Parsons has the potential to be the type of player that an opposing offense must game plan around, something that Penn State’s defense has not had in quite a long time. Possibly going all the way back to the greatest #11 in Penn State history - LaVar Arrington.
With Parsons possessing a full toolbox and sky high ceiling the question must be asked, how should Brent Pry use Parsons on defense this fall?
The plan at the beginning of spring ball appeared to be for Parsons to play MIKE linebacker. The Nittany Lions needed a new MIKE this fall, so putting your most athletically gifted defender at the position makes sense. However, playing MIKE linebacker is a tall task to ask of any true freshman. This is especially true for one like Parsons who never played the position before.
Playing MIKE linebacker would also limit Parsons’ best skill - getting to the quarterback. Combine this with the fact that both Jan Johnson and Ellis Brooks reportedly had strong springs, and it is no surprise that Parsons was moved from MIKE to WILL by the end of spring ball.

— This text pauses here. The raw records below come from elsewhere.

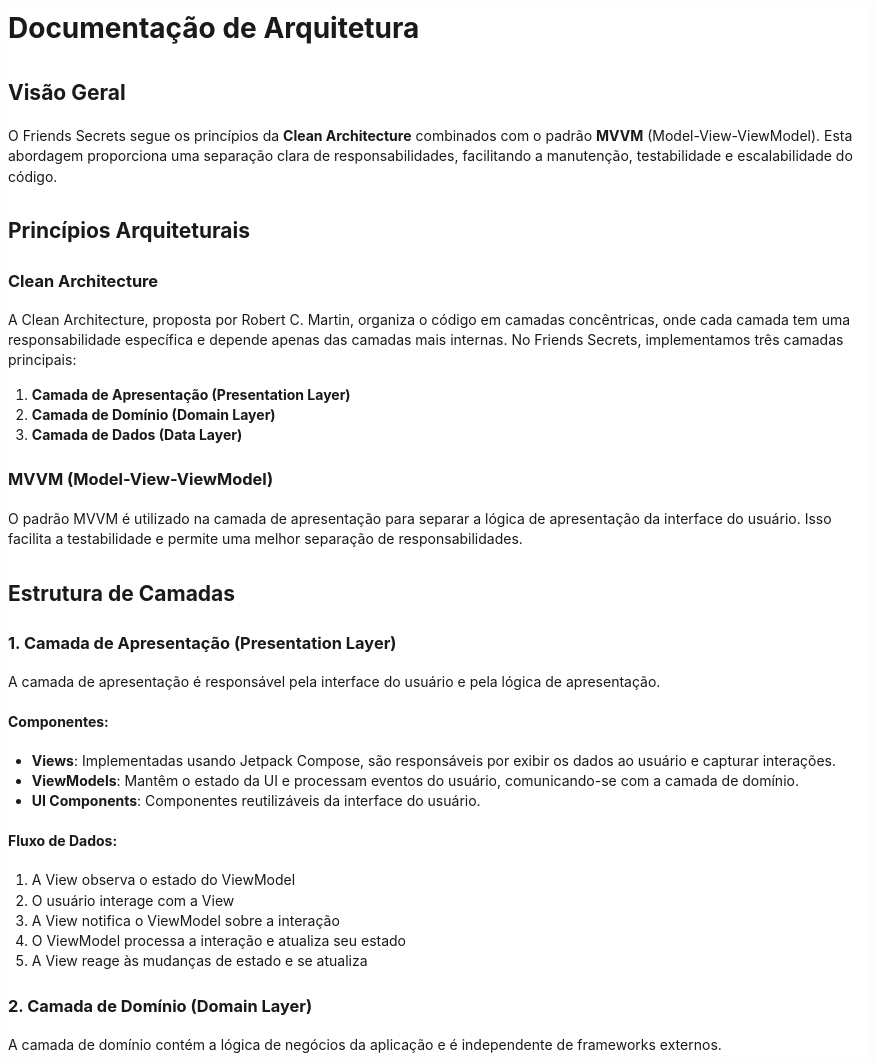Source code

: # Documentação de Arquitetura

## Visão Geral

O Friends Secrets segue os princípios da **Clean Architecture** combinados com o padrão **MVVM** (Model-View-ViewModel). Esta abordagem proporciona uma separação clara de responsabilidades, facilitando a manutenção, testabilidade e escalabilidade do código.

## Princípios Arquiteturais

### Clean Architecture

A Clean Architecture, proposta por Robert C. Martin, organiza o código em camadas concêntricas, onde cada camada tem uma responsabilidade específica e depende apenas das camadas mais internas. No Friends Secrets, implementamos três camadas principais:

1. **Camada de Apresentação (Presentation Layer)**
2. **Camada de Domínio (Domain Layer)**
3. **Camada de Dados (Data Layer)**

### MVVM (Model-View-ViewModel)

O padrão MVVM é utilizado na camada de apresentação para separar a lógica de apresentação da interface do usuário. Isso facilita a testabilidade e permite uma melhor separação de responsabilidades.

## Estrutura de Camadas

### 1. Camada de Apresentação (Presentation Layer)

A camada de apresentação é responsável pela interface do usuário e pela lógica de apresentação.

#### Componentes:

- **Views**: Implementadas usando Jetpack Compose, são responsáveis por exibir os dados ao usuário e capturar interações.
- **ViewModels**: Mantêm o estado da UI e processam eventos do usuário, comunicando-se com a camada de domínio.
- **UI Components**: Componentes reutilizáveis da interface do usuário.

#### Fluxo de Dados:

1. A View observa o estado do ViewModel
2. O usuário interage com a View
3. A View notifica o ViewModel sobre a interação
4. O ViewModel processa a interação e atualiza seu estado
5. A View reage às mudanças de estado e se atualiza

### 2. Camada de Domínio (Domain Layer)

A camada de domínio contém a lógica de negócios da aplicação e é independente de frameworks externos.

To best utilize Parsons the Nittany Lions should give him two simple responsibilities:
1. Get to the quarterback
2. Cause havoc
The best way for Parsons to do these two things is for Penn State’s coaching staff to create the designated quarterback *murderer position for Parsons. Think of it as the defense’s version of LION.
(*Editor’s Note: BSD does NOT condone murder in the literal sense, but we do enjoy the suplexing of opposing quarterbacks)

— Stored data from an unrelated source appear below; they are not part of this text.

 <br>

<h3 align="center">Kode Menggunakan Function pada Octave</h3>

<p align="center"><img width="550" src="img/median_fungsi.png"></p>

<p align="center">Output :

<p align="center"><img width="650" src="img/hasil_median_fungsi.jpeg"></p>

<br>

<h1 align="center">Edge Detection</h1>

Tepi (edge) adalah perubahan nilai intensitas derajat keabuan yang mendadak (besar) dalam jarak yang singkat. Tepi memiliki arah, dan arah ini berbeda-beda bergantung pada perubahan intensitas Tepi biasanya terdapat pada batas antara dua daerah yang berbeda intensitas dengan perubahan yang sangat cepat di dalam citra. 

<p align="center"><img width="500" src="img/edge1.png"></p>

In order to best utilize his skills while playing positions that do exist, Parsons should either continue play WILL linebacker or his natural position at defensive end. At these two positions Parsons can focus on destroying quarterbacks, blowing up plays, and making life hell for opposing offensive lines and coordinators.
Using Parsons this way can help to fix Penn State’s pass rush issues that hurt them in both losses last season. Gone will be the days of J.T. Barrett or Brian Lewerke standing in a clean pocket leading fourth quarter rallies. It doesn’t matter if it is coming off the edge as WILL, from a stand up defensive end position, or with his hand in the dirt at end, Parsons will get to the quarterback and wreak the havoc that his potential suggests he can.